Culte de Thoth et héritage
Le principal centre de culte de Thot se trouvait à Hermopolis, mais il était largement vénéré dans tout le pays d'Égypte. Comme pour les autres dieux, ses temples et sanctuaires servaient de point de convergence pour la communauté et de source de conseils, d'avis spirituels et d'aide générale pour obtenir de la nourriture ou des soins médicaux. Les prêtres de Thot étaient des scribes très instruits et son culte était étroitement associé à la classe dirigeante. Cependant, comme le souligne Wilkinson, la monarchie ou l'élite cultivée n'étaient pas les seules à admirer Thot :
L'apparition de Thot dans les noms de plusieurs monarques du Nouvel Empire montre une acceptation et un patronage royaux importants du culte du dieu, mais des références antérieures à des offrandes faites dans des tombes privées à l'occasion de la fête de Thot montrent également l'importance de ce dieu pour des individus non royaux et son culte semble avoir toujours eu une large base parmi les anciens Égyptiens... On trouve des amulettes représentant le dieu sous la forme d'un ibis ou d'un homme à tête d'ibis - tenant parfois l'œil divin oudjat, bien que celles le représentant sous la forme d'un babouin soient plus courantes. Ces amulettes étaient portées de leur vivant, vraisemblablement par des scribes. Les pouvoirs magiques et de sorcellerie attribués à Thot faisaient qu'il était naturellement invoqué dans de nombreux sorts utilisés dans la magie et la religion populaires. (216-217)

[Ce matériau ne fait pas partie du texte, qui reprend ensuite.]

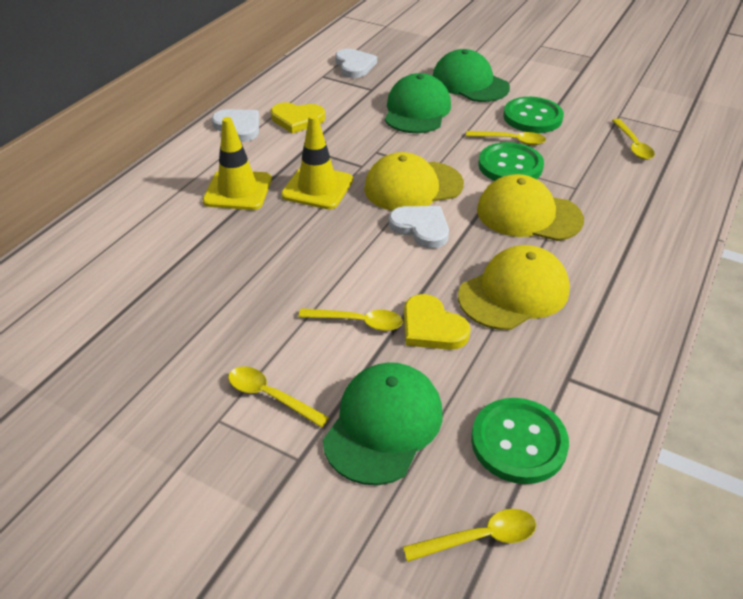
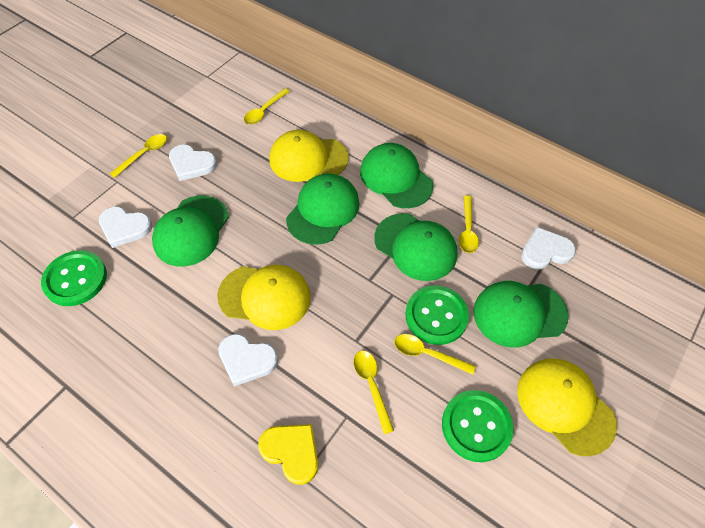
green cap: 3 -> 5
white heart: 3 -> 4
yellow heart: 2 -> 1
yellow traffic cone: 2 -> 0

Son centre de culte à Hermopolis était extrêmement populaire. Des ibis et des babouins momifiés étaient vendus aux pèlerins venant au festival comme offrandes votives aux dieux. Les fouilles de la nécropole voisine de Tounah el-Gebel ont révélé des milliers de ces animaux momifiés. Wilkinson écrit : "Un autre grand cimetière d'ibis et de babouins se trouvait à Saqqarah et ces catacombes illustrent bien la popularité persistante de Thot dans la religion des périodes ultérieures (217). La vénération durable de Thot est également reconnue par le nombre d'amulettes à son effigie qui ont été trouvées à différentes périodes de l'histoire de l'Égypte.
Aujourd'hui encore, Thot est reconnu comme une entité spirituelle importante. En dehors des communautés New Age, Wiccan ou Néo-Païennes qui vénèrent le dieu, il est l'une des divinités égyptiennes les plus connues dans la culture populaire. L'Université du Caire a fait de Thot sur son trône son logo et la statuaire du dieu reste l'une des plus populaires et reconnaissables, après les images du roi Toutânkhamon, de la reine Néfertiti et de la déesse Bastet, dans le monde moderne.